Le président algérien, Abdelmadjid Tebboune, a reçu mardi Laurent Nuñez, au deuxième jour d'une visite à Alger du ministre de l'Intérieur français, venu renouer le dialogue sur les questions sécuritaires et tenter de dégeler la relation bilatérale, en grave crise depuis l'été 2024.
À cette entrevue, participaient aussi Boualem Boualem, directeur de cabinet du président Tebboune, l'homologue de M. Nuñez, Saïd Sayoud, ainsi qu'Ammar Abba, conseiller diplomatique de M. Tebboune, et le patron de la sécurité intérieure algérienne (DGSI), le général-major Abdelkader Aït-Ouarabi, selon une vidéo diffusée par la présidence algérienne.
Rien n'a filtré à ce stade de la teneur de leurs discussions. Jusqu'au dernier moment, cette rencontre n'était pas certaine.
M. Nuñez a entamé lundi une visite, projetée depuis plusieurs mois à l'invitation de M. Sayoud, mais qui avait tardé à se concrétiser.
Selon des photos diffusées par le ministère de l'Intérieur algérien, le ministre français a participé lundi à des réunions de travail avec son homologue, en présence de hauts responsables sécuritaires des deux pays, dont la cheffe de la DGSI (sécurité intérieure) française Céline Berthon.

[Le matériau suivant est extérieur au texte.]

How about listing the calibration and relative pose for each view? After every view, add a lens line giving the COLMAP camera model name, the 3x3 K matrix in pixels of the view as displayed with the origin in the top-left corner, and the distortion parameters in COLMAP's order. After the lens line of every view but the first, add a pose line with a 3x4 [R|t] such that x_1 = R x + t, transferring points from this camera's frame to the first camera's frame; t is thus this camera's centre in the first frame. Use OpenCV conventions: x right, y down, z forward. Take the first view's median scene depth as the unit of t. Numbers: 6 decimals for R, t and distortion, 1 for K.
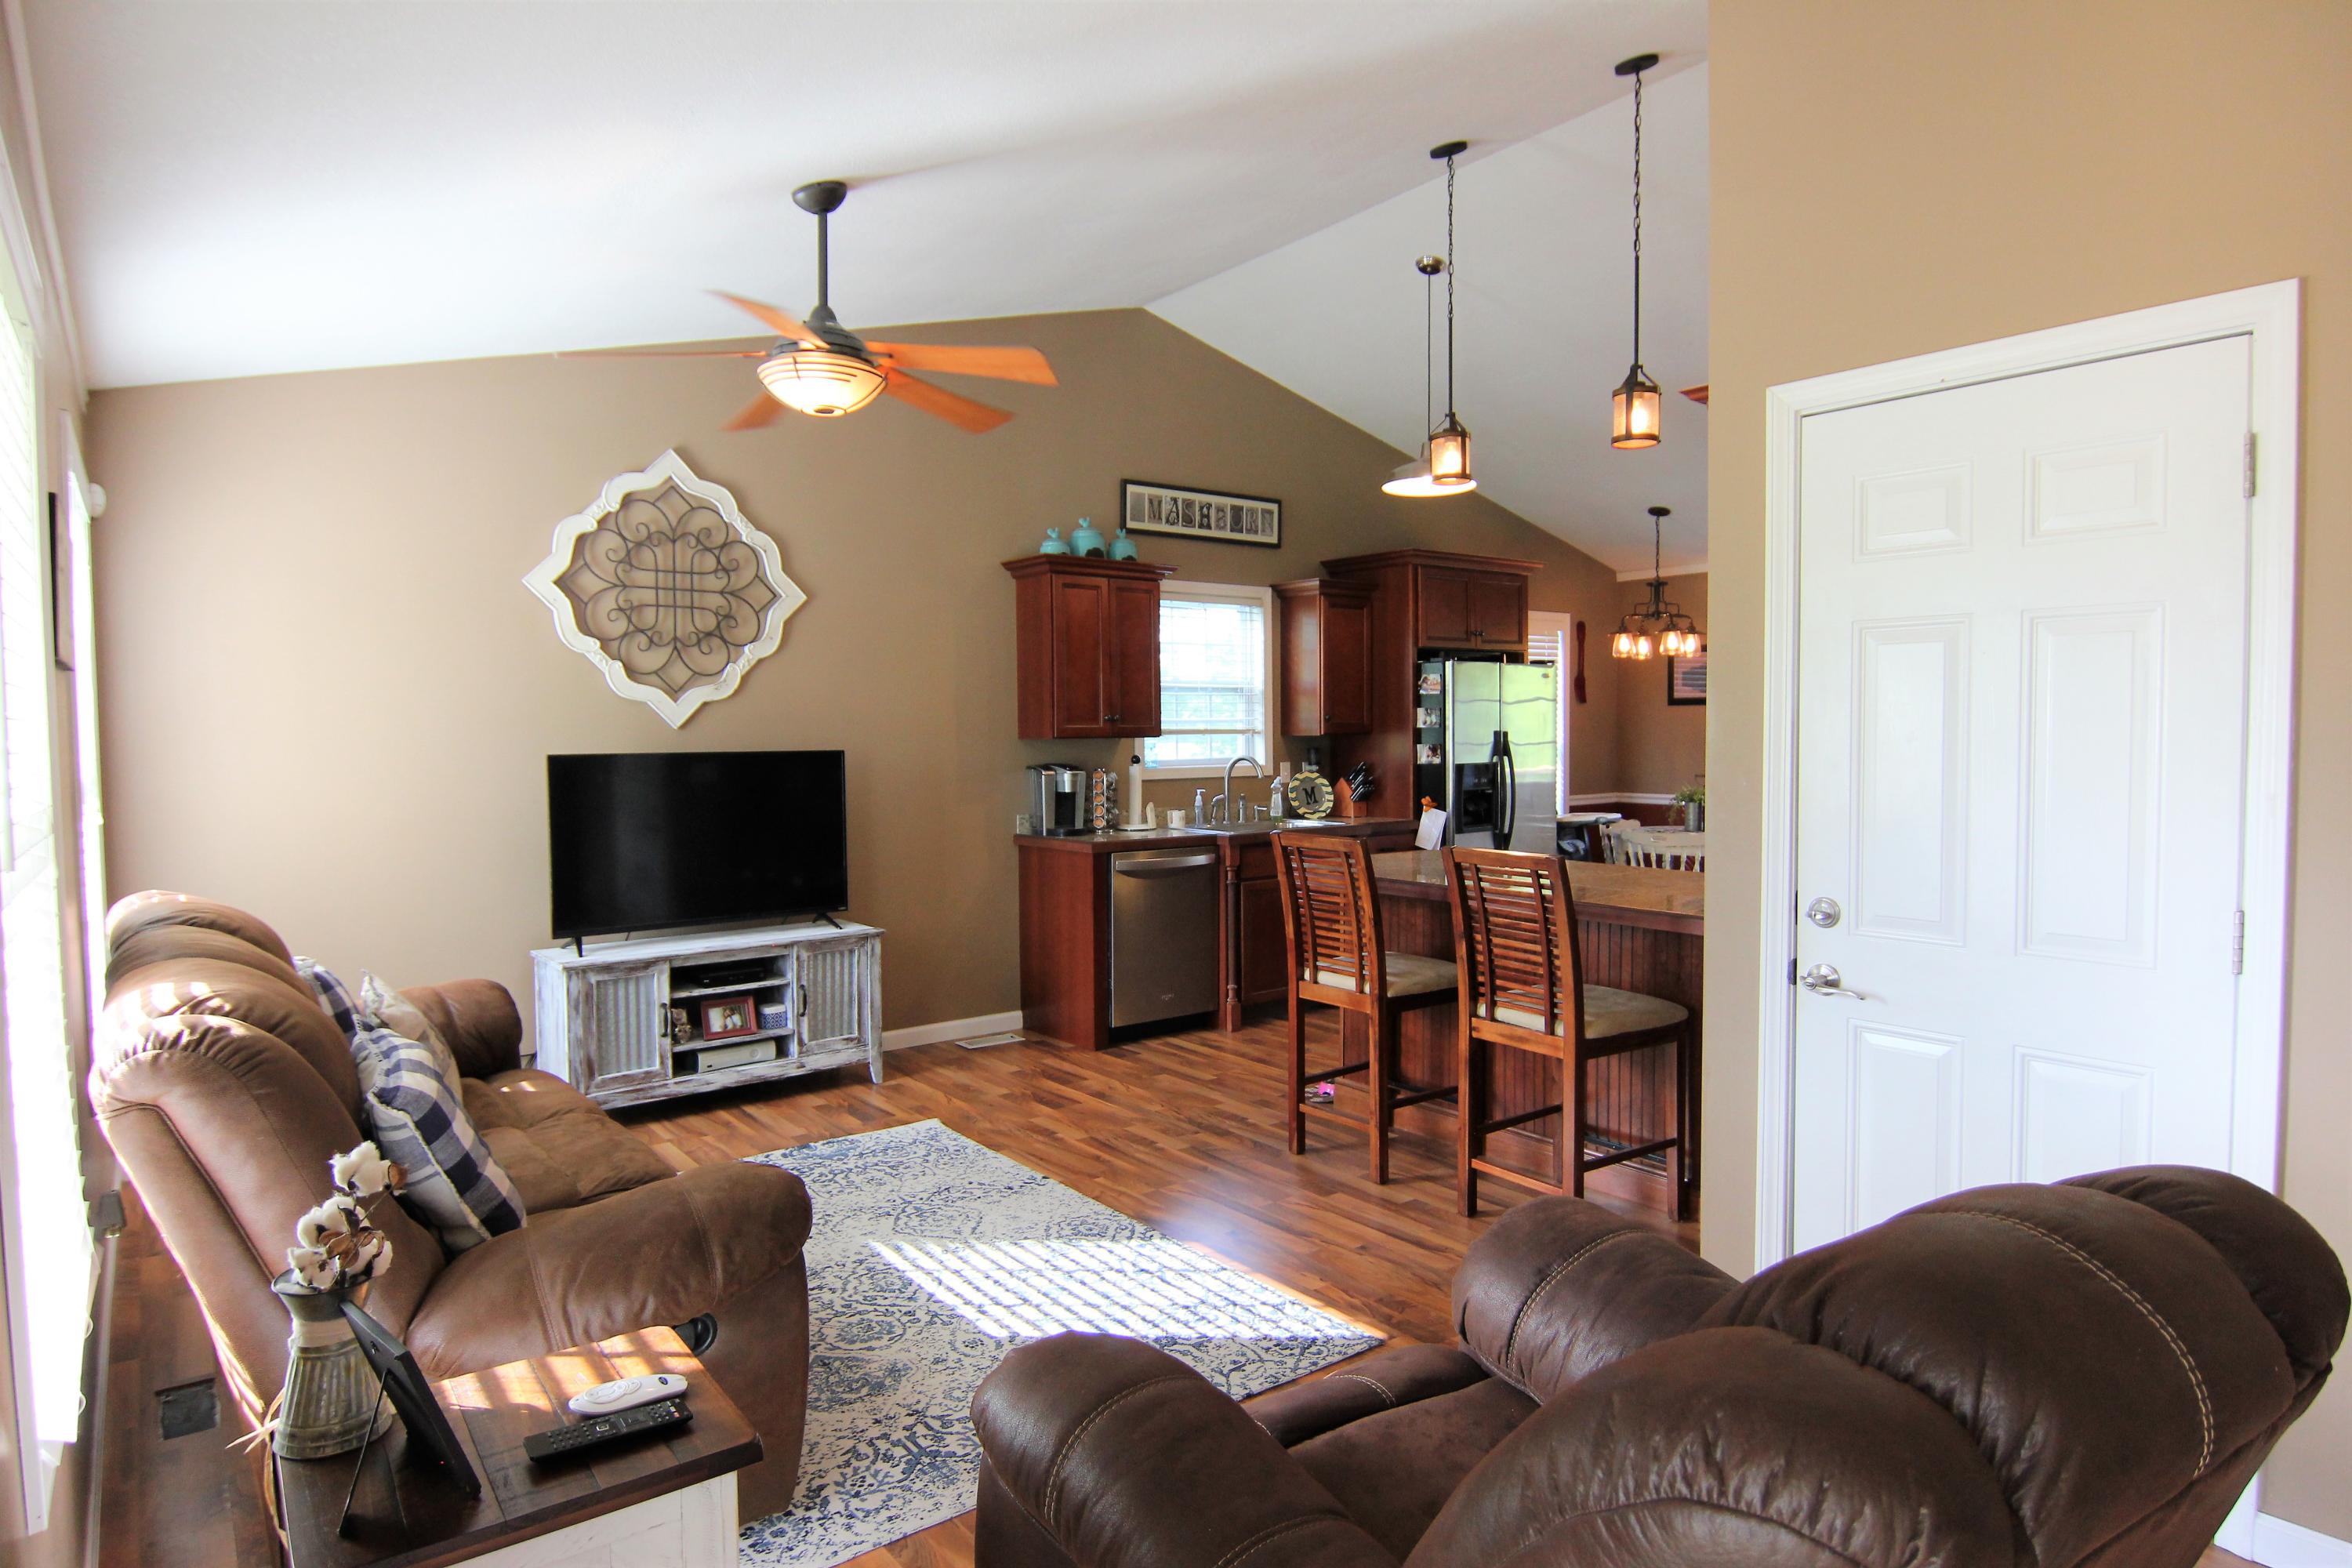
lens RADIAL K [[1314.9, 0, 1175.7], [0, 1314.9, 780.1], [0, 0, 1]] dist [-0.003677, -0.013568]
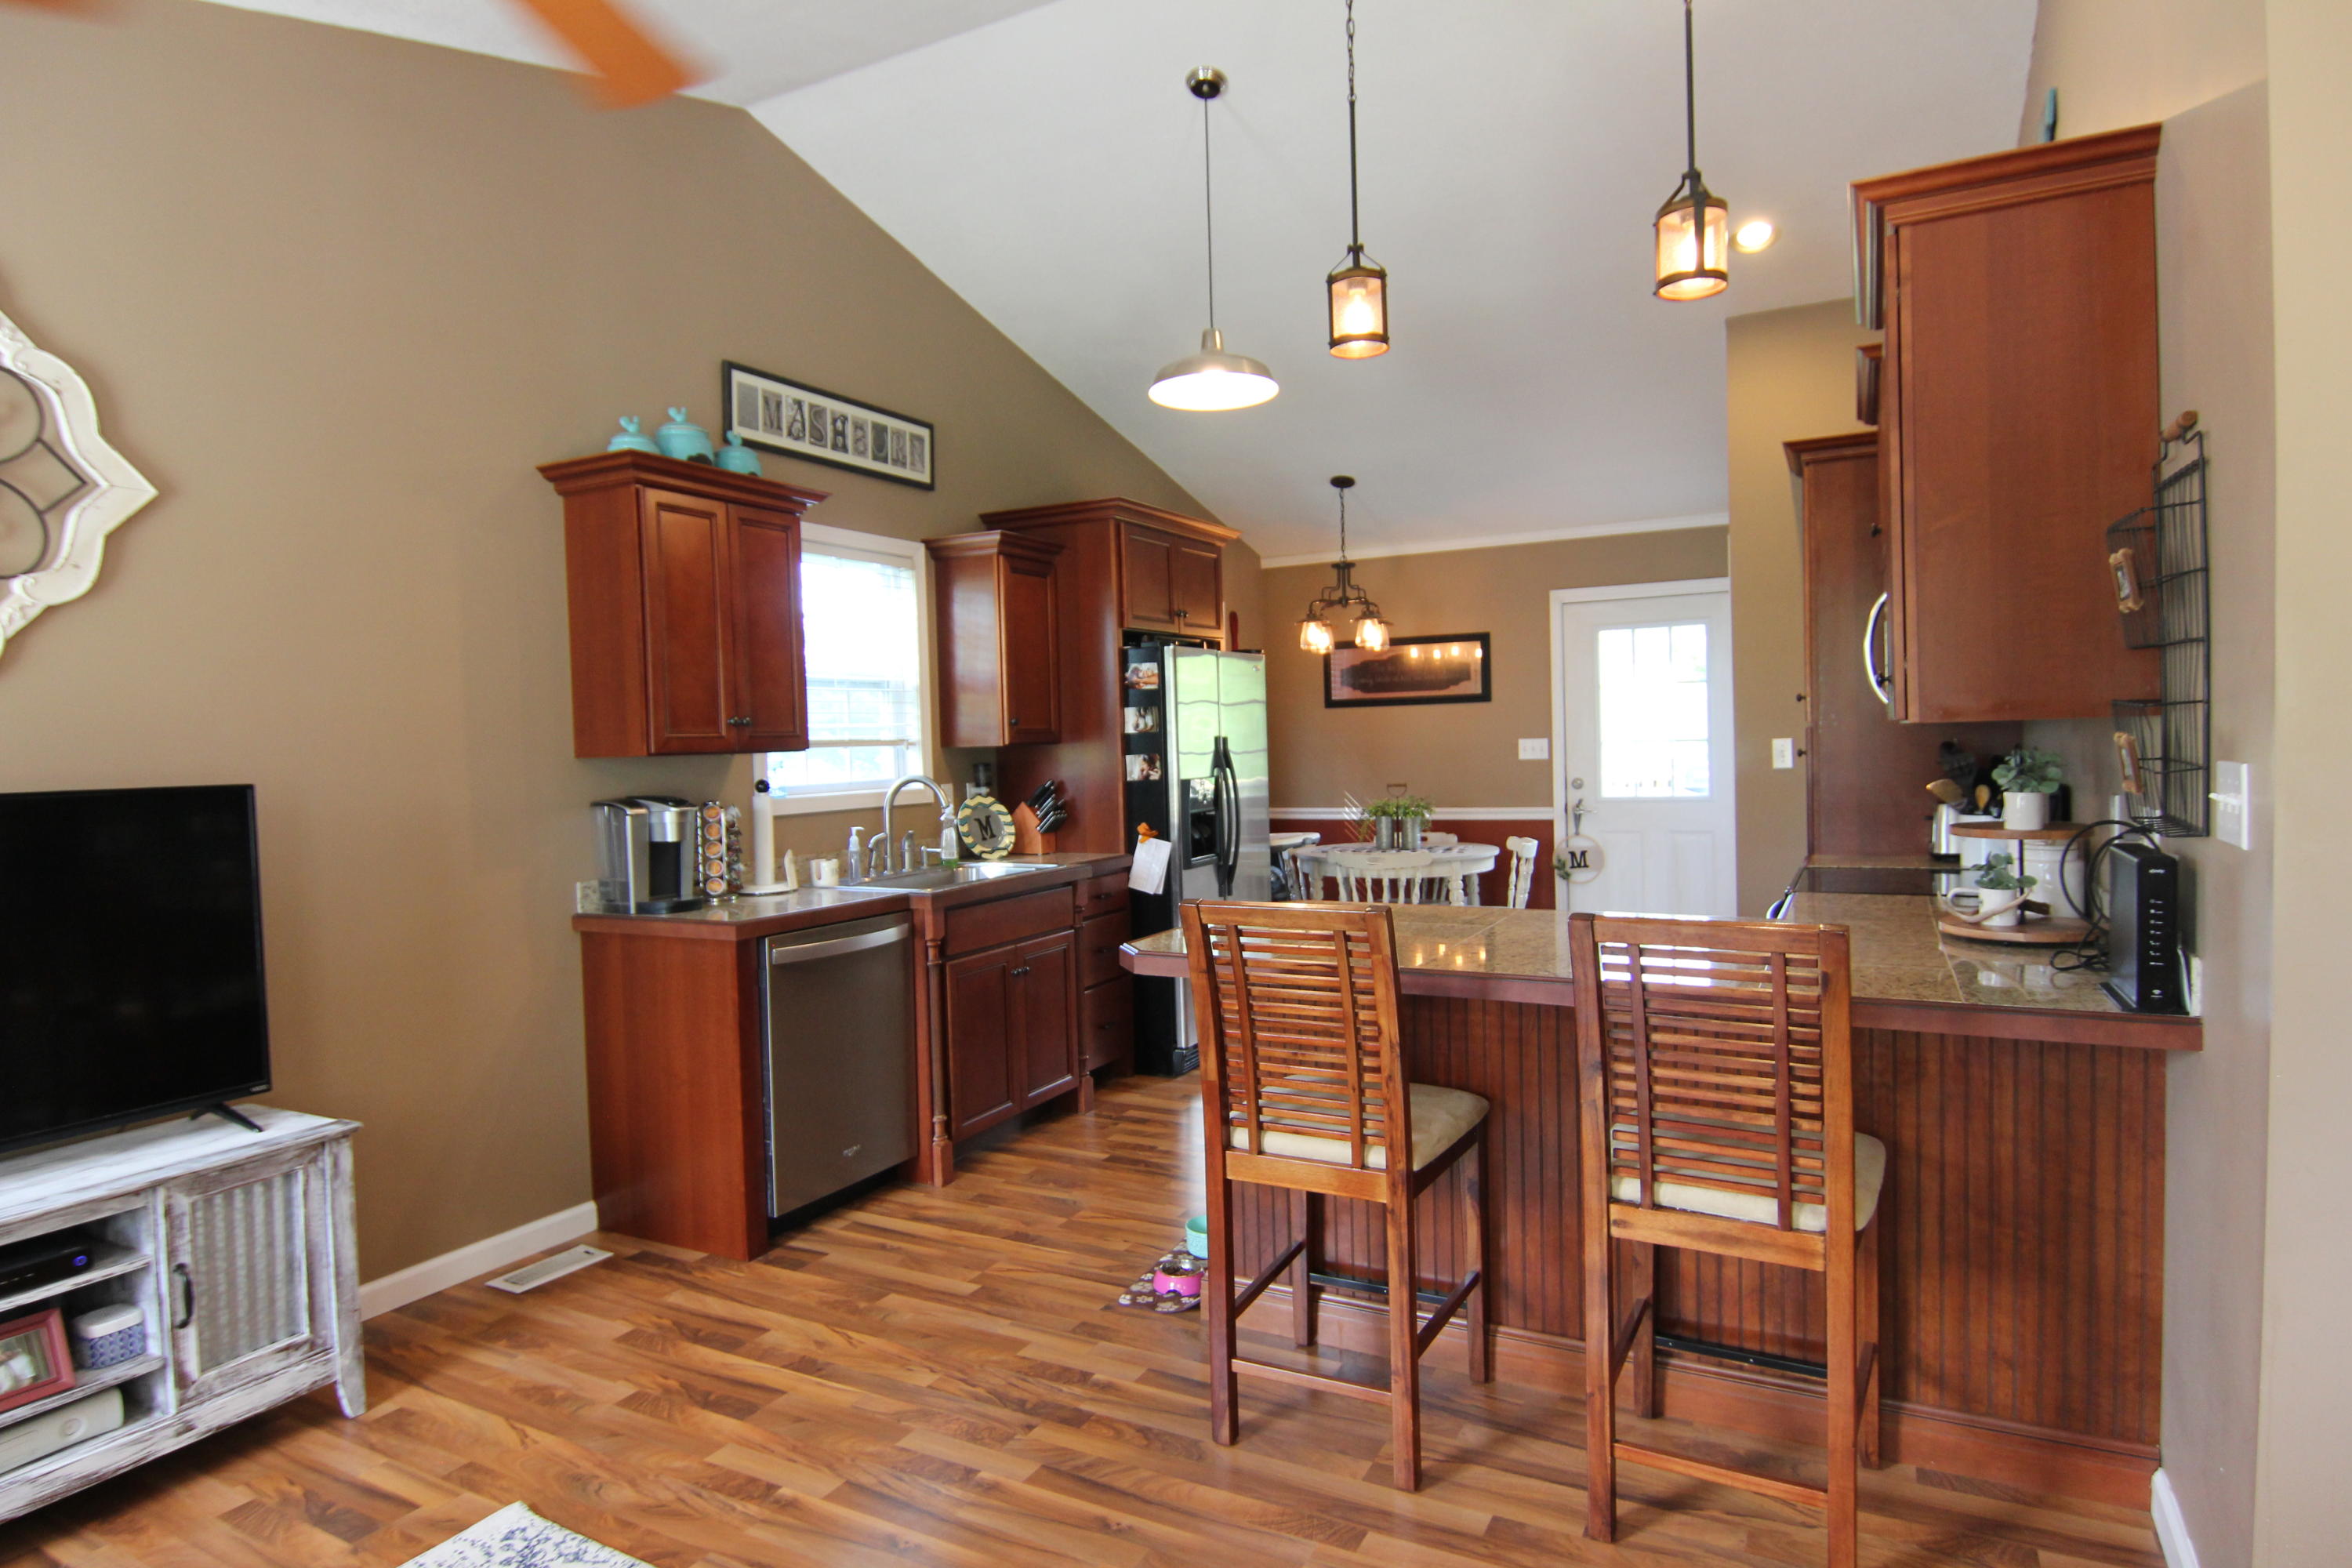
lens RADIAL K [[1314.9, 0, 1185.4], [0, 1314.9, 783.9], [0, 0, 1]] dist [-0.003677, -0.013568]
pose [[0.913253, -0.029768, 0.406304, -0.112525], [0.034931, 0.999376, -0.005295, -0.006219], [-0.405893, 0.019029, 0.913722, 0.337627]]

Avant son voyage à Alger, M. Nuñez avait dit prudemment venir discuter de «toutes les questions de sécurité» notamment de la lutte antiterroriste, domaine dans lequel l'Algérie a un rôle à jouer car elle est frontalière de plusieurs pays du Sahel.
Le ministre avait aussi évoqué le narcotrafic et le sujet épineux des réadmissions, c'est-à-dire du retour de ressortissants algériens en situation irrégulière en France, que l'Algérie n'accepte plus depuis des mois.
En amont de sa visite, le ministre français avait mentionné aussi le cas de Christophe Gleizes, le journaliste sportif français, qui purge une peine de sept ans de prison pour «apologie du terrorisme», confirmée en appel en décembre.
La relation bilatérale est très fortement dégradée depuis la reconnaissance à l'été 2024 par la France d'un plan d'autonomie sous «souveraineté marocaine» pour le Sahara occidental.
Dans ce territoire au statut non défini selon l'ONU, un conflit oppose depuis 50 ans le Maroc aux indépendantistes du Front Polisario, soutenus par Alger.
La crise s'est aggravée avec l'arrestation en novembre 2024 de l'écrivain franco-algérien Boualem Sansal (gracié depuis par M. Tebboune) et après la mise en examen en avril 2025 d'un agent consulaire algérien accusé d'être impliqué dans l'enlèvement d'un influenceur algérien, Amir DZ.
Cette affaire a conduit à l'expulsion réciproque de diplomates et d'agents consulaires.